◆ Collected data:
--
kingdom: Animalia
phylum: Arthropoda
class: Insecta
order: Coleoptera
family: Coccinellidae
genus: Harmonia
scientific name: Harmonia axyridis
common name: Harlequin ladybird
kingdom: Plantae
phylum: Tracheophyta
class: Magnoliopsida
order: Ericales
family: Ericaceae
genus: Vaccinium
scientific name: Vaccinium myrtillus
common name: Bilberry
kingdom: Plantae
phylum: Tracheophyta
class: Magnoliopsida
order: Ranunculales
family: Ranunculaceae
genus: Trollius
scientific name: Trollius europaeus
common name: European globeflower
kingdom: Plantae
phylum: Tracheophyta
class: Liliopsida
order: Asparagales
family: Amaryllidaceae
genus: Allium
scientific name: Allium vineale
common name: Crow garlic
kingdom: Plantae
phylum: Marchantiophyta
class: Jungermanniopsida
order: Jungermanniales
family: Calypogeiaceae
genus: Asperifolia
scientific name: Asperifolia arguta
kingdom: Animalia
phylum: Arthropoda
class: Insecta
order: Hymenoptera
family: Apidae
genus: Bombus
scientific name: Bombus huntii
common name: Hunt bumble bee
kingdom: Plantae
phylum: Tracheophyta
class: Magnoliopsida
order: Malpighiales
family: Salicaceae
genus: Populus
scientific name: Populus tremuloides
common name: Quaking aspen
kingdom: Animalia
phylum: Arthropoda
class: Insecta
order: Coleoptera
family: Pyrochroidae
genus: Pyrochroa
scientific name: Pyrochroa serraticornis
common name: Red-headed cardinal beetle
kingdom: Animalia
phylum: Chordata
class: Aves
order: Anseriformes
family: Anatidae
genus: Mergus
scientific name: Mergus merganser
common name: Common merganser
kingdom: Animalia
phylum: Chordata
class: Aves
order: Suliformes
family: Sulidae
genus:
--
◆ STATED GOAL: Reproduce the listing above, substituting "vernacular name" for every occurrence of "common name" and leaving all other text unchanged.

◆ EXPECTED OUTPUT:
kingdom: Animalia
phylum: Arthropoda
class: Insecta
order: Coleoptera
family: Coccinellidae
genus: Harmonia
scientific name: Harmonia axyridis
vernacular name: Harlequin ladybird
kingdom: Plantae
phylum: Tracheophyta
class: Magnoliopsida
order: Ericales
family: Ericaceae
genus: Vaccinium
scientific name: Vaccinium myrtillus
vernacular name: Bilberry
kingdom: Plantae
phylum: Tracheophyta
class: Magnoliopsida
order: Ranunculales
family: Ranunculaceae
genus: Trollius
scientific name: Trollius europaeus
vernacular name: European globeflower
kingdom: Plantae
phylum: Tracheophyta
class: Liliopsida
order: Asparagales
family: Amaryllidaceae
genus: Allium
scientific name: Allium vineale
vernacular name: Crow garlic
kingdom: Plantae
phylum: Marchantiophyta
class: Jungermanniopsida
order: Jungermanniales
family: Calypogeiaceae
genus: Asperifolia
scientific name: Asperifolia arguta
kingdom: Animalia
phylum: Arthropoda
class: Insecta
order: Hymenoptera
family: Apidae
genus: Bombus
scientific name: Bombus huntii
vernacular name: Hunt bumble bee
kingdom: Plantae
phylum: Tracheophyta
class: Magnoliopsida
order: Malpighiales
family: Salicaceae
genus: Populus
scientific name: Populus tremuloides
vernacular name: Quaking aspen
kingdom: Animalia
phylum: Arthropoda
class: Insecta
order: Coleoptera
family: Pyrochroidae
genus: Pyrochroa
scientific name: Pyrochroa serraticornis
vernacular name: Red-headed cardinal beetle
kingdom: Animalia
phylum: Chordata
class: Aves
order: Anseriformes
family: Anatidae
genus: Mergus
scientific name: Mergus merganser
vernacular name: Common merganser
kingdom: Animalia
phylum: Chordata
class: Aves
order: Suliformes
family: Sulidae
genus:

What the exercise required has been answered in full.